Aprii la bocca e un istante dopo le sue labbra furono sulle mie. Le sfiorarono soltanto, con delicatezza e per un secondo appena, ma riuscirono lo stesso a lasciarmi senza fiato.
«Mi hai baciata», ansimai, affondandogli le dita nel maglione.
«Non era un bacio», ripeté sfiorandomi le labbra con le sue. Una serie di brividi mi corse giù per la schiena. «Ricordi? Se ci fossimo baciati, allora venire a casa mia potrebbe significare qualcosa di più serio.»
«Oh. Okay.»
«Neanche questo è un bacio.»
La seconda volta, la pressione delle sue labbra mi consumò, mi risvegliò. Non riuscivo a pensare ad altro che alla sua bocca, non volevo pensare ad altro. Un meraviglioso tepore mi s’irradiò giù per il collo, nel petto, e poi più in basso, tra le cosce. Mi baciò delicatamente, tracciando il contorno delle mie labbra con le sue. Qualcosa dentro di me si stava destando, si apriva, e doleva. Mi aggrappai a lui mentre si muoveva e mi ritrovai sdraiata sulla schiena.
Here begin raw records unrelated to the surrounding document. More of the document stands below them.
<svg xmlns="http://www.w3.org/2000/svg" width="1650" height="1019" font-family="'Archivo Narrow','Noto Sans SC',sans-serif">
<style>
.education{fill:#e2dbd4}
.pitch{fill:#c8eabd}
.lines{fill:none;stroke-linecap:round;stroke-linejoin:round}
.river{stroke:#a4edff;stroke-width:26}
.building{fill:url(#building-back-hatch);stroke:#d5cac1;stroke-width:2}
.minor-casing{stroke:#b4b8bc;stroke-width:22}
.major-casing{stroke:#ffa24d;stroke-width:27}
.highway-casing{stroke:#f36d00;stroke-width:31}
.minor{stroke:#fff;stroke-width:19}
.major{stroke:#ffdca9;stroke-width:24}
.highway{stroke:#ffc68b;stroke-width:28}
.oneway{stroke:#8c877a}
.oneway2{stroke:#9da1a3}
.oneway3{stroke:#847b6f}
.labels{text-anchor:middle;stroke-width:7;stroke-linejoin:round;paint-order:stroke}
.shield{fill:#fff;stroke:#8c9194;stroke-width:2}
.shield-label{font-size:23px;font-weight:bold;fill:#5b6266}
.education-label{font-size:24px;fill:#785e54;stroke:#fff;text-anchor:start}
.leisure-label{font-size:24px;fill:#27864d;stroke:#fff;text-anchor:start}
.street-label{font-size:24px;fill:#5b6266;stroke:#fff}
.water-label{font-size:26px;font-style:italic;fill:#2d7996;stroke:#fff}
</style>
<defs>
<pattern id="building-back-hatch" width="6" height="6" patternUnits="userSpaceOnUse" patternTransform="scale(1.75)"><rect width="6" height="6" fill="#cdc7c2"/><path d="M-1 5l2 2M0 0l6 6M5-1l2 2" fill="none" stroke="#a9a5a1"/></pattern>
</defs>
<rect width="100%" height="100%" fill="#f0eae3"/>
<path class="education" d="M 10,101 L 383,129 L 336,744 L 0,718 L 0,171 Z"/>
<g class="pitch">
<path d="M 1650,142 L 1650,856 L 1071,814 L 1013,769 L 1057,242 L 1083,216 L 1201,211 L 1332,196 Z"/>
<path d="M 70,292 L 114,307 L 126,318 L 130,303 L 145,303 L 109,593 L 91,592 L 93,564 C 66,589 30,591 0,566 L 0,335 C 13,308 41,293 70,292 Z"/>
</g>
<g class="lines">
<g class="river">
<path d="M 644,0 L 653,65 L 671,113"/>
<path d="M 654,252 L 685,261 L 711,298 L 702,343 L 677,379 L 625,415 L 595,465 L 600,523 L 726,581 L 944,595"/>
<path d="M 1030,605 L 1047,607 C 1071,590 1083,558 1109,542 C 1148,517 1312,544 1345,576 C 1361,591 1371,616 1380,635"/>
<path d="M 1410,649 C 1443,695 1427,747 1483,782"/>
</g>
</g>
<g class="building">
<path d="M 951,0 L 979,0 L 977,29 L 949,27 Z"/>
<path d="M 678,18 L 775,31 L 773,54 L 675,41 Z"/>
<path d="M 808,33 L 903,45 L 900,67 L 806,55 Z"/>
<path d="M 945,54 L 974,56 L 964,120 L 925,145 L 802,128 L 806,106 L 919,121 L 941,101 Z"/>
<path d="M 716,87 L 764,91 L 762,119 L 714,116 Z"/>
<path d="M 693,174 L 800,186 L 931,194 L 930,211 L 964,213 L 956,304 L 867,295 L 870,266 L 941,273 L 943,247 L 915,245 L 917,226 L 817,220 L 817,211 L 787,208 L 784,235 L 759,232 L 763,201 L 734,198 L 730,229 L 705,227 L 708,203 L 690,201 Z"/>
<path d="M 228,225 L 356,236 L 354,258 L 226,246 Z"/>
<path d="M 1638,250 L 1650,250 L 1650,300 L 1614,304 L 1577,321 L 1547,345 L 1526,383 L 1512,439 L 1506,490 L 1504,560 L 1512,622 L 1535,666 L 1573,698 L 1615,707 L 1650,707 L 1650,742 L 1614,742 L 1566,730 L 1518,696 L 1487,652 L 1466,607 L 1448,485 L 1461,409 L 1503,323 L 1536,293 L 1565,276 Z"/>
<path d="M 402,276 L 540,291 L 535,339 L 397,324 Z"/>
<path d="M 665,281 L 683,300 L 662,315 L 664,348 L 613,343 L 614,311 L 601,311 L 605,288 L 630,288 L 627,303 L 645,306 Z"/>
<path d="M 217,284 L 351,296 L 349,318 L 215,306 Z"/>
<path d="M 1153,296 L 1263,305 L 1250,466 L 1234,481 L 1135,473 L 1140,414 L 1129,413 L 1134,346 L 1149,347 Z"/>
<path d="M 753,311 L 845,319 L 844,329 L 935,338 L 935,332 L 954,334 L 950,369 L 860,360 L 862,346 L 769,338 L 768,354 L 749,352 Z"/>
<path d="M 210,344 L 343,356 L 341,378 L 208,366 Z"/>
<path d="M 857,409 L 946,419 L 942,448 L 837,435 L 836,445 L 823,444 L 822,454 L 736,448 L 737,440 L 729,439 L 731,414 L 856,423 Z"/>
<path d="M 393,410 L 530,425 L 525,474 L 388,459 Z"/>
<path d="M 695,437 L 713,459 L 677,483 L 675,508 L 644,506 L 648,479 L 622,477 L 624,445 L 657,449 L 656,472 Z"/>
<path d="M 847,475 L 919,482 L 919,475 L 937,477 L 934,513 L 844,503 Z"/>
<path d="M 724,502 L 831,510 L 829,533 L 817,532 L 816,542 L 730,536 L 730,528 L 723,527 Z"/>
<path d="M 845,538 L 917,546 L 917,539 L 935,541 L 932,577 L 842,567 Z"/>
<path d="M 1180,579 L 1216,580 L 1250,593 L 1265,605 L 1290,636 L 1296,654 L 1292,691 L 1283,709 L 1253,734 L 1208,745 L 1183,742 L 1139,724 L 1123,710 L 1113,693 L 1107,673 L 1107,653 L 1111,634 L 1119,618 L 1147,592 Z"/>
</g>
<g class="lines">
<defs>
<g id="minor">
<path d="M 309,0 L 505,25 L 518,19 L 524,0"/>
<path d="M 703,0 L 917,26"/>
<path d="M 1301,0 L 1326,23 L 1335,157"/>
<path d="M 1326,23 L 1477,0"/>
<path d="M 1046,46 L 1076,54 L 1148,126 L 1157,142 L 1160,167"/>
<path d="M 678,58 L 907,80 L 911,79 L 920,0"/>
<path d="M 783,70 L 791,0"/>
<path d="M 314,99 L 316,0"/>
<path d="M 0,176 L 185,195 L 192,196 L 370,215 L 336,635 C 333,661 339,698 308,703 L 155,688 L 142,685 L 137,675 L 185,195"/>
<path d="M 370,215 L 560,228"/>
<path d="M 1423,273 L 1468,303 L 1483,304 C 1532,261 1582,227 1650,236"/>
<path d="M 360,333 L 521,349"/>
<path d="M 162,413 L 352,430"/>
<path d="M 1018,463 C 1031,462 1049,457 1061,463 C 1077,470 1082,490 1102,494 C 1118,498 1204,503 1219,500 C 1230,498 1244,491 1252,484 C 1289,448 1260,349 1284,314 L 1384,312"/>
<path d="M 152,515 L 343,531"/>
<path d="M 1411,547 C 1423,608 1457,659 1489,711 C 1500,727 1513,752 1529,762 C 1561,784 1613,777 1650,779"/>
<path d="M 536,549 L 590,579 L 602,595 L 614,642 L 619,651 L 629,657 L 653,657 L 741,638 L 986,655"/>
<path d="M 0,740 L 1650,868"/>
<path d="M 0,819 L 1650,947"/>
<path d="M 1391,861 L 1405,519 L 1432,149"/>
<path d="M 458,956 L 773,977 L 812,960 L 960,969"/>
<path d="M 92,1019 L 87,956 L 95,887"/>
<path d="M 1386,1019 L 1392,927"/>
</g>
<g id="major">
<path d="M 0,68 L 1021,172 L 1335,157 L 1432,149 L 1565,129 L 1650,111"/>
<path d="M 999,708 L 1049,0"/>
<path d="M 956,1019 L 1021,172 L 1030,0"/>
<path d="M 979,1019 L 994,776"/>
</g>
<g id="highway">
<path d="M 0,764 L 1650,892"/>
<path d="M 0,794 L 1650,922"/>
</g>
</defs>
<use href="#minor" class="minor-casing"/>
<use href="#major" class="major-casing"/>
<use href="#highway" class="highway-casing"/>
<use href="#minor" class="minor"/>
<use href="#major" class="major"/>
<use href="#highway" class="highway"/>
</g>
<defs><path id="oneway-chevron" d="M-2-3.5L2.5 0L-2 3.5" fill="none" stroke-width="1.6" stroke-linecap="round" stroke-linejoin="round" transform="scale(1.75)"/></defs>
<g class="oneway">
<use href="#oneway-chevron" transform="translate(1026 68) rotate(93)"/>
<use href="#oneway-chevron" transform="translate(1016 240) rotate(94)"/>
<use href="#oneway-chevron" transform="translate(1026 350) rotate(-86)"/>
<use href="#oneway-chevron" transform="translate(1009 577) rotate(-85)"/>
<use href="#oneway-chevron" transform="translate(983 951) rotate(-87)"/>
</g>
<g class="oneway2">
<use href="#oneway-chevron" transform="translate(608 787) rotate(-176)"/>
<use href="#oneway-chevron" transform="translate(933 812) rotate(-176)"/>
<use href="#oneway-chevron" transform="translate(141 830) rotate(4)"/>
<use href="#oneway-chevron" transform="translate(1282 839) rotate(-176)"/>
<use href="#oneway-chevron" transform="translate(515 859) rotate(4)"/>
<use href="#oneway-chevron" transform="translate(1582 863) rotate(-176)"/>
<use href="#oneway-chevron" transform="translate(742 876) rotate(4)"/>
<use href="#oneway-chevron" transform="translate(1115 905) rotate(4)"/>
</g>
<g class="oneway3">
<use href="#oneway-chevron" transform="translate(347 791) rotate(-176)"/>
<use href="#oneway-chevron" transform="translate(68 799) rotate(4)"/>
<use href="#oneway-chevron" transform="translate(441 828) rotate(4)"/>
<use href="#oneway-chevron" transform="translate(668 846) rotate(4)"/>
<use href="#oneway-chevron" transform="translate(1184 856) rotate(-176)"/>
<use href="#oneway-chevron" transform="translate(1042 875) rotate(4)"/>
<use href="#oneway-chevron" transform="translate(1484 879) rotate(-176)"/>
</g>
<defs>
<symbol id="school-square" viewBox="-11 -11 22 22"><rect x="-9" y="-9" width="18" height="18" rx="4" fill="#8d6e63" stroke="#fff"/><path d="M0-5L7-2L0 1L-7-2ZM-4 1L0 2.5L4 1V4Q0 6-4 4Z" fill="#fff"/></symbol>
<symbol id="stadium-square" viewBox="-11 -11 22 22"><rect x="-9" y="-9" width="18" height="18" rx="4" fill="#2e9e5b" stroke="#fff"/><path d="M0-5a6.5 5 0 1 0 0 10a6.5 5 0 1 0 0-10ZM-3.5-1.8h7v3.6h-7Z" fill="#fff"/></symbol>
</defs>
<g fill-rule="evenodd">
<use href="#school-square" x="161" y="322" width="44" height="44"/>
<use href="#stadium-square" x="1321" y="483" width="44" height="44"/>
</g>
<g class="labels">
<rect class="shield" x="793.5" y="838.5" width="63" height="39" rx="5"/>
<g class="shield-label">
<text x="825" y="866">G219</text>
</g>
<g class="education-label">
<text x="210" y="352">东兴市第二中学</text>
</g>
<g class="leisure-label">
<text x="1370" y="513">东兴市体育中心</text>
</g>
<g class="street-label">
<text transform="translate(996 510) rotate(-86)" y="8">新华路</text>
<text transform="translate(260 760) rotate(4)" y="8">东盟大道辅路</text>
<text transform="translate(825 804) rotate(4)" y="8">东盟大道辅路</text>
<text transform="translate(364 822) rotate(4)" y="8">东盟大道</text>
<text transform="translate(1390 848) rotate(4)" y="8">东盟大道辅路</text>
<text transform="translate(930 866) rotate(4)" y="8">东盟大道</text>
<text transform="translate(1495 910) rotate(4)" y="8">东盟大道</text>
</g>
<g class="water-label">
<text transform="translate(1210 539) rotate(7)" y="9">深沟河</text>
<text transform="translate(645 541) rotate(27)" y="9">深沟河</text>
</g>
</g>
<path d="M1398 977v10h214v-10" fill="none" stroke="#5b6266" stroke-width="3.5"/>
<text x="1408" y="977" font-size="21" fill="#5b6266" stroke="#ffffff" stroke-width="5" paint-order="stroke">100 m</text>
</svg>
Cam indugiava sopra di me, i muscoli delle sue braccia si flettevano sotto le mie dita. La sua bocca era ancora sulla mia. Nessun’altra parte dei nostri corpi si toccava, e non ero sicura se sentirmi sollevata o delusa. Ma le sue labbra... Oddio, le sue labbra si strofinavano sulle mie. Iniziai a baciarlo anch’io, più lenta e goffa mentre lui era sicuro, esperto. Temevo di sbagliare, ma poi lui emise un verso gutturale, quasi un ringhio, e istintivamente capii che esprimeva piacere. Un brivido mi attraversò il corpo. Il fremito si stava diffondendo, intensificando, ed era paralizzante.
Mi baciò con più passione, spronando le mie labbra a schiudersi alle sue. I sensi mi travolsero quando la sua lingua incontrò la mia. Ansimai, e la sua lingua andò più a fondo. Mi abbandonai al bacio, stringendo le dita e arcuando il collo. Sapeva di cioccolata e di uomo. Il desiderio si faceva strada nel mio profondo, seguito da un’ondata montante di panico. Ma il panico fu spazzato via quando la sua lingua passò lungo il palato. Cam rialzò la testa e mi mordicchiò il labbro inferiore, e mi sfuggì un gemito di piacere. Adesso ansimavamo entrambi.
«Non è ancora un bacio?» chiesi.
Cam si tirò indietro a sedere, trascinandomi con sé. I suoi occhi erano di quel blu intenso, cocente. Avevo caldo. Boccheggiavo. Le mie mani erano ancora sulle sue braccia. Lui mi passò un dito sul contorno del labbro e poi si chinò di nuovo su di me.
«No, non era un bacio.» Le sue labbra mi sfiorarono allettanti, piene di promesse. «Era la buonanotte.»